THE PROBLEM:
Please copy every line from the following entries in which the word "CommentTok" appears.

Dataset items:
####

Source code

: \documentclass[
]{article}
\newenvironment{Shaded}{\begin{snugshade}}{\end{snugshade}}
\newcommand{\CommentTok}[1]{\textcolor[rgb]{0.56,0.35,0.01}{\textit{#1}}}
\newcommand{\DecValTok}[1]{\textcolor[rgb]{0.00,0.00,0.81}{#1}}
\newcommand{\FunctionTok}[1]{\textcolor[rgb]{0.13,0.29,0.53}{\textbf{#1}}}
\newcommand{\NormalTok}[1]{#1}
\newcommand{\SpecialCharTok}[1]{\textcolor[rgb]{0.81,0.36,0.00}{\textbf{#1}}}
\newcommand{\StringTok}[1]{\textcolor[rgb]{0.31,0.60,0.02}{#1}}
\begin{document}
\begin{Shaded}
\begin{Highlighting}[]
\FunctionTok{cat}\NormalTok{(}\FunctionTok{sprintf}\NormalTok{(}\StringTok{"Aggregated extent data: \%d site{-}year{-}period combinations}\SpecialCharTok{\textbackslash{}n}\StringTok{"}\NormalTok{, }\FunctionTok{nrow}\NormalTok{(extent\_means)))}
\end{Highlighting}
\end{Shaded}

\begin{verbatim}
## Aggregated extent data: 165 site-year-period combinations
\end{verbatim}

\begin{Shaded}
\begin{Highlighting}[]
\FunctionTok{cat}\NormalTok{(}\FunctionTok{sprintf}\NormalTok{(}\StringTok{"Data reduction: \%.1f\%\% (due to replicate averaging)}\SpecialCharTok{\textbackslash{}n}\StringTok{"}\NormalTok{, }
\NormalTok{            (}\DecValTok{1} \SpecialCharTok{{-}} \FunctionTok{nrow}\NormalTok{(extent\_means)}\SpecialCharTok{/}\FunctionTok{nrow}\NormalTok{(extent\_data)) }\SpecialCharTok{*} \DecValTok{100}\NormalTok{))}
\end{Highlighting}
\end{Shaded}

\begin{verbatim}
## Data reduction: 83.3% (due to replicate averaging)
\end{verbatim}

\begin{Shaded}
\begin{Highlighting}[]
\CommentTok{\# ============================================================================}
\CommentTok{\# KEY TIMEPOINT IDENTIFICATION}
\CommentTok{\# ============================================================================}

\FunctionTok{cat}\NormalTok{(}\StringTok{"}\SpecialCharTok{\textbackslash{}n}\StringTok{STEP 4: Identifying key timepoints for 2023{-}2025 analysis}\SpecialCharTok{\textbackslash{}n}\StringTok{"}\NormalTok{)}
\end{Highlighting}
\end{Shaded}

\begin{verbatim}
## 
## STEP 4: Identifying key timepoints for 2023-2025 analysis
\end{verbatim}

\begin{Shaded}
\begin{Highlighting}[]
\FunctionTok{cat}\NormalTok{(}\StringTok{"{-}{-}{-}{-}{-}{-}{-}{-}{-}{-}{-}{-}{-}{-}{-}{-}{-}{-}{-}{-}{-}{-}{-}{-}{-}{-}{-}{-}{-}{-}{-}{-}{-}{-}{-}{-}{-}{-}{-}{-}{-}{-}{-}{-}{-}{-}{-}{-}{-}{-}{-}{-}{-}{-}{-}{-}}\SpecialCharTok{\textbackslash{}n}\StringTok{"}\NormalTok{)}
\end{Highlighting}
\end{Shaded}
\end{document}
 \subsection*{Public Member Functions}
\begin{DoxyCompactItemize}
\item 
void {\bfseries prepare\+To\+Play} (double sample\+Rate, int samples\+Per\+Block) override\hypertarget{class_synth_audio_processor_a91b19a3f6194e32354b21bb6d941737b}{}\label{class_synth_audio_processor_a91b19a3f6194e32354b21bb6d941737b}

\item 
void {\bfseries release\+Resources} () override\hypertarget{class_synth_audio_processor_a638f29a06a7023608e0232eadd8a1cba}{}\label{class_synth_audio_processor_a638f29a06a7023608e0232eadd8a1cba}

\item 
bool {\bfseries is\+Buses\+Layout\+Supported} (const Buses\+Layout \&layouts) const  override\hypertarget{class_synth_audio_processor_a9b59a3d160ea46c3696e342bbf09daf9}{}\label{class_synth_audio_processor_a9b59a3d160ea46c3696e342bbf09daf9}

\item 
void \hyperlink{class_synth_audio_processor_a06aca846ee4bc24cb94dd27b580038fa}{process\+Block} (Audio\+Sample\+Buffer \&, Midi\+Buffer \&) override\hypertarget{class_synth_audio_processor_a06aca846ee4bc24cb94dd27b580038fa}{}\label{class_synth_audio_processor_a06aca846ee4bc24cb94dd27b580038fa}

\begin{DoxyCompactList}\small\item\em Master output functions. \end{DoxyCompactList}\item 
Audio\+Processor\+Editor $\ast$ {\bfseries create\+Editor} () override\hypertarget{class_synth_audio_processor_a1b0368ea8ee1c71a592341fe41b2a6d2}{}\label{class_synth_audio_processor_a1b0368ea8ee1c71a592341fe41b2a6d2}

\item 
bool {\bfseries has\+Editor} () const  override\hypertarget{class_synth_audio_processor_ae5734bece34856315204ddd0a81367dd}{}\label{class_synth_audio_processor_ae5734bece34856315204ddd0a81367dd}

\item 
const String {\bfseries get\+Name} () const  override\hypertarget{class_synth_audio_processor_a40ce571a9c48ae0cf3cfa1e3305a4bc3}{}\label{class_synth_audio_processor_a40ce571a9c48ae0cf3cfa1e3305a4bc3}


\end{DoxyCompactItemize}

####

RESPONSE TO THIS TASK:
\newcommand{\CommentTok}[1]{\textcolor[rgb]{0.56,0.35,0.01}{\textit{#1}}}
\CommentTok{\# ============================================================================}
\CommentTok{\# KEY TIMEPOINT IDENTIFICATION}
\CommentTok{\# ============================================================================}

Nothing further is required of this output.